• TASK STATEMENT: The data below holds the lines to copy: everything from the line containing "las posibilidades de" to the line containing "encargado tanto a", both ends included, set down exactly.

• MATERIAL FOR THE TASK:
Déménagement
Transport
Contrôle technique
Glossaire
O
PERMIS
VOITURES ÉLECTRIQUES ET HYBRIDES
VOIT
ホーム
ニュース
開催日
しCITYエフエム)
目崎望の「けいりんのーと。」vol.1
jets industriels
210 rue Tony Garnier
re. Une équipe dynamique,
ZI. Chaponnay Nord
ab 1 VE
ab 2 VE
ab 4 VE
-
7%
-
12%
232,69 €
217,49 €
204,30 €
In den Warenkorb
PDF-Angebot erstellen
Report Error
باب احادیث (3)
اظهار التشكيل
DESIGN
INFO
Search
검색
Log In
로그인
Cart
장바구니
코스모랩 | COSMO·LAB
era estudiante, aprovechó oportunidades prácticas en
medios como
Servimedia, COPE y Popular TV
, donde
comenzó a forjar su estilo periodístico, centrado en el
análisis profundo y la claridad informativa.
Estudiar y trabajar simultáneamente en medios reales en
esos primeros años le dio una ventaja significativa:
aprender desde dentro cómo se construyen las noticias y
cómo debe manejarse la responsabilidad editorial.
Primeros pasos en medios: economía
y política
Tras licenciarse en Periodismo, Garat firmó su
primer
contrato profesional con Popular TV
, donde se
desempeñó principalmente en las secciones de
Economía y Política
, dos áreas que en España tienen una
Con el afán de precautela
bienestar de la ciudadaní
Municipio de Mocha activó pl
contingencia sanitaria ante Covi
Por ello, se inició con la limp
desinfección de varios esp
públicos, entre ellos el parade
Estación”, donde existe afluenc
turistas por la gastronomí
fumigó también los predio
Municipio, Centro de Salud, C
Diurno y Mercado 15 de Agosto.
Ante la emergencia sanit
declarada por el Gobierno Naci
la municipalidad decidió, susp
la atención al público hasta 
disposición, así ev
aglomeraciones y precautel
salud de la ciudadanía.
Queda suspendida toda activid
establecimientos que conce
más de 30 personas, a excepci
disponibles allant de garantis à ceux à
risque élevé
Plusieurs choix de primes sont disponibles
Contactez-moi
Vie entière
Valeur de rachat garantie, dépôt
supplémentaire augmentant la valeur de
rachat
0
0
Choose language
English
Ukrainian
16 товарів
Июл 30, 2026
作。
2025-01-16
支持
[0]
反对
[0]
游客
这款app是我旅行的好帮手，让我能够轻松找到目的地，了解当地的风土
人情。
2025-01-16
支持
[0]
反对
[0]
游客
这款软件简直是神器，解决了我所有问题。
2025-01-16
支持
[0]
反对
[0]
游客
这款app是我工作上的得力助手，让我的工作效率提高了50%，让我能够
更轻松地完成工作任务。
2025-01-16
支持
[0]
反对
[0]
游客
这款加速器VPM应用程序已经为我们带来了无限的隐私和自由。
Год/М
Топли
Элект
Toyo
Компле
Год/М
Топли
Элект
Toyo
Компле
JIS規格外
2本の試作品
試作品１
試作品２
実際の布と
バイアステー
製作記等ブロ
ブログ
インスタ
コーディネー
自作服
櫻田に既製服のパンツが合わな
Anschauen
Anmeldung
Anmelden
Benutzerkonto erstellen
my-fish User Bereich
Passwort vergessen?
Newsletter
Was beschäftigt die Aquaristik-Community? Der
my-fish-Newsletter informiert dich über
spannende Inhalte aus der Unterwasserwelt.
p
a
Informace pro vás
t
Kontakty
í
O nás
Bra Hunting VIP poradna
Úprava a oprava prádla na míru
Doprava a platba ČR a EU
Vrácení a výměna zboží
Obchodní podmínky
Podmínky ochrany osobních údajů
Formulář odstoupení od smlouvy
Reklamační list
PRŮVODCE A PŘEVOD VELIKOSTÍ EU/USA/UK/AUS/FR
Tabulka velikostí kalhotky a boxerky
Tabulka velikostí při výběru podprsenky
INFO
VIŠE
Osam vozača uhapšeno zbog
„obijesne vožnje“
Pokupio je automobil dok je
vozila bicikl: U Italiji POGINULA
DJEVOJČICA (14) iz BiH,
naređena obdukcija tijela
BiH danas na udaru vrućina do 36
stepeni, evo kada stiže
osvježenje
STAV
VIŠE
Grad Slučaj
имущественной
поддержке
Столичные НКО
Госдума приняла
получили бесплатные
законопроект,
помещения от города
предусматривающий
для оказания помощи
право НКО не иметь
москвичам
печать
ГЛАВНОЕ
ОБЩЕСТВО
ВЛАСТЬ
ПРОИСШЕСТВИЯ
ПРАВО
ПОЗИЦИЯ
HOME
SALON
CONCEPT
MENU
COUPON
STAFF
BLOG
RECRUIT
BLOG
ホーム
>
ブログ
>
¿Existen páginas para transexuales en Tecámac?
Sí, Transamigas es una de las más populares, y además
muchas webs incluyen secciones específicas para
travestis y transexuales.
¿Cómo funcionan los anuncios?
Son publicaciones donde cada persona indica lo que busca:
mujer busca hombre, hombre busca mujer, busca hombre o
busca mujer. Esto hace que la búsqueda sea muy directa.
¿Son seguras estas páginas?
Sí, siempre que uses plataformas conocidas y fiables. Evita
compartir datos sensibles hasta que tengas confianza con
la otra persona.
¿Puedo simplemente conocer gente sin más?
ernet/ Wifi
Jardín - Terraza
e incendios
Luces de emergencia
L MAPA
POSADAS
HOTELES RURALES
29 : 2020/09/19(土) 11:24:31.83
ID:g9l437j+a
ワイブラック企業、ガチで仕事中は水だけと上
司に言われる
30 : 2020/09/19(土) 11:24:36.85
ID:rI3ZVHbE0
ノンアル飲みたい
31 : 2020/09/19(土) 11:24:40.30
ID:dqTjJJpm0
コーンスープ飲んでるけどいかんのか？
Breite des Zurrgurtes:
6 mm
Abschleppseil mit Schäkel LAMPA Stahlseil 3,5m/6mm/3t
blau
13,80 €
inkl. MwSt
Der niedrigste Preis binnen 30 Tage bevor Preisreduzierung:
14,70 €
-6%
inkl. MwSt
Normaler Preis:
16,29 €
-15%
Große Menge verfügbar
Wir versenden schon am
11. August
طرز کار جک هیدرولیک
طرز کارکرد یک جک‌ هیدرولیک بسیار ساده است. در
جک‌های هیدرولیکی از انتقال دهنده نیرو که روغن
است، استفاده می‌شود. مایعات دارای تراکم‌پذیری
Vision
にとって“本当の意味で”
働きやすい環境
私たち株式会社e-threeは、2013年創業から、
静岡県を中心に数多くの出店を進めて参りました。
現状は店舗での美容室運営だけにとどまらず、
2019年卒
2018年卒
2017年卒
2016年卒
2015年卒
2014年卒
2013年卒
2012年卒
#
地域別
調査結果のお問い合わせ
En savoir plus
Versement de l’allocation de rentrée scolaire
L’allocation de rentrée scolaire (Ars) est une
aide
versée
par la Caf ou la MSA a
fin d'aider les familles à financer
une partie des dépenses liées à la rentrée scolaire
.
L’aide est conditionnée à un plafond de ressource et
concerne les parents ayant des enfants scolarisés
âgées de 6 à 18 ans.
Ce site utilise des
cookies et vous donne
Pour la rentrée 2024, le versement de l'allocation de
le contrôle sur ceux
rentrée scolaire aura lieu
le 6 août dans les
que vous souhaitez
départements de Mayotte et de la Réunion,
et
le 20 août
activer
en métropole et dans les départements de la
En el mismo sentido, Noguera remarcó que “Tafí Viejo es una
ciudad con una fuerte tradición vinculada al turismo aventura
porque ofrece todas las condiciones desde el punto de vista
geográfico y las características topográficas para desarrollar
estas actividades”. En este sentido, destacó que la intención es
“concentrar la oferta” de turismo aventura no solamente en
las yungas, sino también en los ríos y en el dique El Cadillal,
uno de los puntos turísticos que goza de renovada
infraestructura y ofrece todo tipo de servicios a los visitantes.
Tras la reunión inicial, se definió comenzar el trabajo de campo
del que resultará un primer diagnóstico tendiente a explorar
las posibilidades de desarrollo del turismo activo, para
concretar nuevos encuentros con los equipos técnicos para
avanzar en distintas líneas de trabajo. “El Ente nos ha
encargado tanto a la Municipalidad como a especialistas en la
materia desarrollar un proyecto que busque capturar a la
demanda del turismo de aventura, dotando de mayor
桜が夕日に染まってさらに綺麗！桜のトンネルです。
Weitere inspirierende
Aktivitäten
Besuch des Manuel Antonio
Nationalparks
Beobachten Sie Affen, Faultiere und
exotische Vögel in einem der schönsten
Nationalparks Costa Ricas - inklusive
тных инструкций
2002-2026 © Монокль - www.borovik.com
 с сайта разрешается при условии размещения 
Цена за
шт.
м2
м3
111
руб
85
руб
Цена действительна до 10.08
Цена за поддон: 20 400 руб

• TASK SOLUTION:
las posibilidades de desarrollo del turismo activo, para
concretar nuevos encuentros con los equipos técnicos para
avanzar en distintas líneas de trabajo. “El Ente nos ha
encargado tanto a la Municipalidad como a especialistas en la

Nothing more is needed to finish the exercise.